## 作業依頼 1
原文の「また、画像記憶部12は、これ」から「草)の背景領域とを分離する。」までを、一字も変えずに書き写してください。
## 作業依頼 2
原文で、画像記憶部12が区別して記憶する農作物の期間をすべて挙げてください。

## 原文
※

また、画像記憶部12は、これらの情報に加え、農作物の播種期、育苗期、生育期、及び収穫期を区別する情報を関連付けて記憶する構成としてもよい。例えば、それぞれの期間を予め定めておき、画像記憶部12は、メタデータから撮像日時の情報を取得した際、どの期間に属するかを判定し、判定した期間(播種期、育苗期、生育期、収穫期)を他の情報に関連付けて、算出装置10の備える図示しない記憶領域に記憶することができる。
【0021】
領域分離処理部13は、処理対象の画像について、農作物を表す領域と背景領域とを分離する処理を行う。本実施の形態において、農作物は、畝と呼ばれる盛り土の上に植立されるものであるが、その畝の間に雑草がしばしば発生する。単純に、画像処理で農作物の色(緑色)で抽出した場合、畝間に存在する雑草も同時に抽出してしまうことになる。そこで、本実施の形態に係る算出装置10は、領域分離処理部13において、畝の位置を検出し、検出した畝の位置を基準として、画像上で農作物を表す領域とそれ以外(土壌や雑草)の背景領域とを分離する。
【0022】
領域分離処理部13は、処理した画像(すなわち、撮像画像から農作物を表す領域と背景領域とを分離した画像)を直線検出部14へ出力する。このとき、領域分離処理部13は、畝線の検出対象となる画像(例えば、育苗期に撮像された画像)を直線検出部14の畝線検出部14aへ出力し、成長線の検出対象となる画像(例えば、生育期又は収穫期に撮像された画像)を直線検出部14の成長線検出部14bへ出力する。

※

## データソースから取得した行
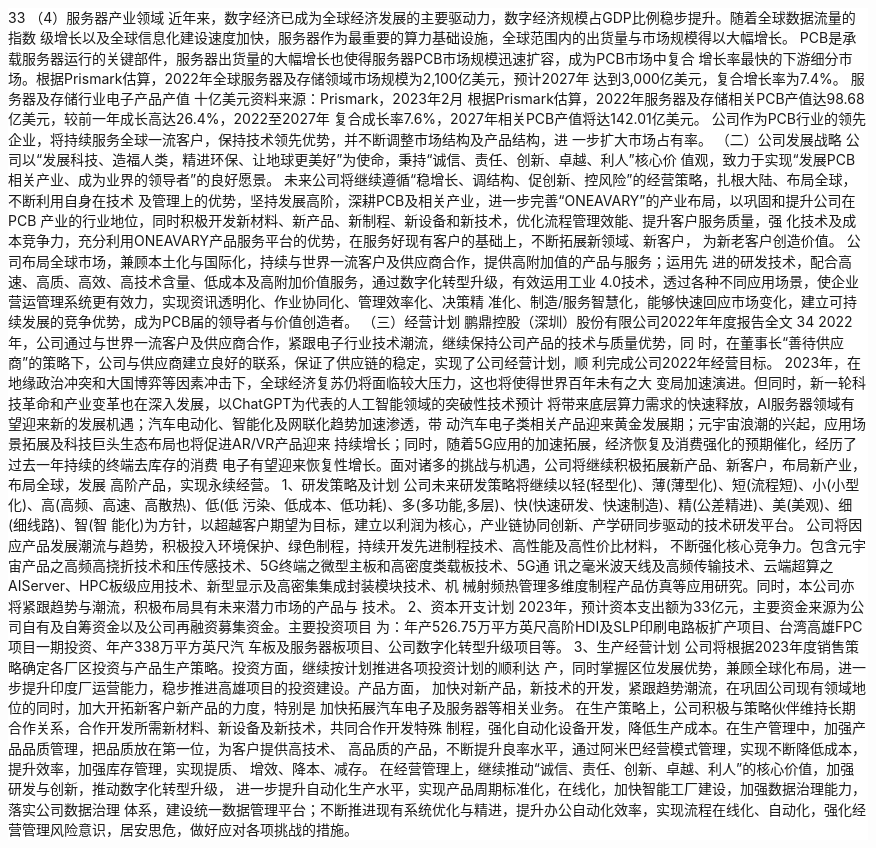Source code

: 33
（4）服务器产业领域
近年来，数字经济已成为全球经济发展的主要驱动力，数字经济规模占GDP比例稳步提升。随着全球数据流量的指数
级增长以及全球信息化建设速度加快，服务器作为最重要的算力基础设施，全球范围内的出货量与市场规模得以大幅增长。
PCB是承载服务器运行的关键部件，服务器出货量的大幅增长也使得服务器PCB市场规模迅速扩容，成为PCB市场中复合
增长率最快的下游细分市场。根据Prismark估算，2022年全球服务器及存储领域市场规模为2,100亿美元，预计2027年
达到3,000亿美元，复合增长率为7.4%。
服务器及存储行业电子产品产值
十亿美元资料来源：Prismark，2023年2月
根据Prismark估算，2022年服务器及存储相关PCB产值达98.68亿美元，较前一年成长高达26.4%，2022至2027年
复合成长率7.6%，2027年相关PCB产值将达142.01亿美元。
公司作为PCB行业的领先企业，将持续服务全球一流客户，保持技术领先优势，并不断调整市场结构及产品结构，进
一步扩大市场占有率。
（二）公司发展战略
公司以“发展科技、造福人类，精进环保、让地球更美好”为使命，秉持“诚信、责任、创新、卓越、利人”核心价
值观，致力于实现“发展PCB相关产业、成为业界的领导者”的良好愿景。
未来公司将继续遵循“稳增长、调结构、促创新、控风险”的经营策略，扎根大陆、布局全球，不断利用自身在技术
及管理上的优势，坚持发展高阶，深耕PCB及相关产业，进一步完善“ONEAVARY”的产业布局，以巩固和提升公司在PCB
产业的行业地位，同时积极开发新材料、新产品、新制程、新设备和新技术，优化流程管理效能、提升客户服务质量，强
化技术及成本竞争力，充分利用ONEAVARY产品服务平台的优势，在服务好现有客户的基础上，不断拓展新领域、新客户，
为新老客户创造价值。
公司布局全球市场，兼顾本土化与国际化，持续与世界一流客户及供应商合作，提供高附加值的产品与服务；运用先
进的研发技术，配合高速、高质、高效、高技术含量、低成本及高附加价值服务，通过数字化转型升级，有效运用工业
4.0技术，透过各种不同应用场景，使企业营运管理系统更有效力，实现资讯透明化、作业协同化、管理效率化、决策精
准化、制造/服务智慧化，能够快速回应市场变化，建立可持续发展的竞争优势，成为PCB届的领导者与价值创造者。
（三）经营计划
鹏鼎控股（深圳）股份有限公司2022年年度报告全文
34
2022年，公司通过与世界一流客户及供应商合作，紧跟电子行业技术潮流，继续保持公司产品的技术与质量优势，同
时，在董事长“善待供应商”的策略下，公司与供应商建立良好的联系，保证了供应链的稳定，实现了公司经营计划，顺
利完成公司2022年经营目标。
2023年，在地缘政治冲突和大国博弈等因素冲击下，全球经济复苏仍将面临较大压力，这也将使得世界百年未有之大
变局加速演进。但同时，新一轮科技革命和产业变革也在深入发展，以ChatGPT为代表的人工智能领域的突破性技术预计
将带来底层算力需求的快速释放，AI服务器领域有望迎来新的发展机遇；汽车电动化、智能化及网联化趋势加速渗透，带
动汽车电子类相关产品迎来黄金发展期；元宇宙浪潮的兴起，应用场景拓展及科技巨头生态布局也将促进AR/VR产品迎来
持续增长；同时，随着5G应用的加速拓展，经济恢复及消费强化的预期催化，经历了过去一年持续的终端去库存的消费
电子有望迎来恢复性增长。面对诸多的挑战与机遇，公司将继续积极拓展新产品、新客户，布局新产业，布局全球，发展
高阶产品，实现永续经营。
1、研发策略及计划
公司未来研发策略将继续以轻(轻型化)、薄(薄型化)、短(流程短)、小(小型化)、高(高频、高速、高散热)、低(低
污染、低成本、低功耗)、多(多功能,多层)、快(快速研发、快速制造)、精(公差精进)、美(美观)、细(细线路)、智(智
能化)为方针，以超越客户期望为目标，建立以利润为核心，产业链协同创新、产学研同步驱动的技术研发平台。
公司将因应产品发展潮流与趋势，积极投入环境保护、绿色制程，持续开发先进制程技术、高性能及高性价比材料，
不断强化核心竞争力。包含元宇宙产品之高频高挠折技术和压传感技术、5G终端之微型主板和高密度类载板技术、5G通
讯之毫米波天线及高频传输技术、云端超算之AIServer、HPC板级应用技术、新型显示及高密集集成封装模块技术、机
械射频热管理多维度制程产品仿真等应用研究。同时，本公司亦将紧跟趋势与潮流，积极布局具有未来潜力市场的产品与
技术。
2、资本开支计划
2023年，预计资本支出额为33亿元，主要资金来源为公司自有及自筹资金以及公司再融资募集资金。主要投资项目
为：年产526.75万平方英尺高阶HDI及SLP印刷电路板扩产项目、台湾高雄FPC项目一期投资、年产338万平方英尺汽
车板及服务器板项目、公司数字化转型升级项目等。
3、生产经营计划
公司将根据2023年度销售策略确定各厂区投资与产品生产策略。投资方面，继续按计划推进各项投资计划的顺利达
产，同时掌握区位发展优势，兼顾全球化布局，进一步提升印度厂运营能力，稳步推进高雄项目的投资建设。产品方面，
加快对新产品，新技术的开发，紧跟趋势潮流，在巩固公司现有领域地位的同时，加大开拓新客户新产品的力度，特别是
加快拓展汽车电子及服务器等相关业务。
在生产策略上，公司积极与策略伙伴维持长期合作关系，合作开发所需新材料、新设备及新技术，共同合作开发特殊
制程，强化自动化设备开发，降低生产成本。在生产管理中，加强产品品质管理，把品质放在第一位，为客户提供高技术、
高品质的产品，不断提升良率水平，通过阿米巴经营模式管理，实现不断降低成本，提升效率，加强库存管理，实现提质、
增效、降本、减存。
在经营管理上，继续推动“诚信、责任、创新、卓越、利人”的核心价值，加强研发与创新，推动数字化转型升级，
进一步提升自动化生产水平，实现产品周期标准化，在线化，加快智能工厂建设，加强数据治理能力，落实公司数据治理
体系，建设统一数据管理平台；不断推进现有系统优化与精进，提升办公自动化效率，实现流程在线化、自动化，强化经
营管理风险意识，居安思危，做好应对各项挑战的措施。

※

## 解答例 1
また、画像記憶部12は、これらの情報に加え、農作物の播種期、育苗期、生育期、及び収穫期を区別する情報を関連付けて記憶する構成としてもよい。例えば、それぞれの期間を予め定めておき、画像記憶部12は、メタデータから撮像日時の情報を取得した際、どの期間に属するかを判定し、判定した期間(播種期、育苗期、生育期、収穫期)を他の情報に関連付けて、算出装置10の備える図示しない記憶領域に記憶することができる。
【0021】
領域分離処理部13は、処理対象の画像について、農作物を表す領域と背景領域とを分離する処理を行う。本実施の形態において、農作物は、畝と呼ばれる盛り土の上に植立されるものであるが、その畝の間に雑草がしばしば発生する。単純に、画像処理で農作物の色(緑色)で抽出した場合、畝間に存在する雑草も同時に抽出してしまうことになる。そこで、本実施の形態に係る算出装置10は、領域分離処理部13において、畝の位置を検出し、検出した畝の位置を基準として、画像上で農作物を表す領域とそれ以外(土壌や雑草)の背景領域とを分離する。

## 解答例 2
播種期、育苗期、生育期、収穫期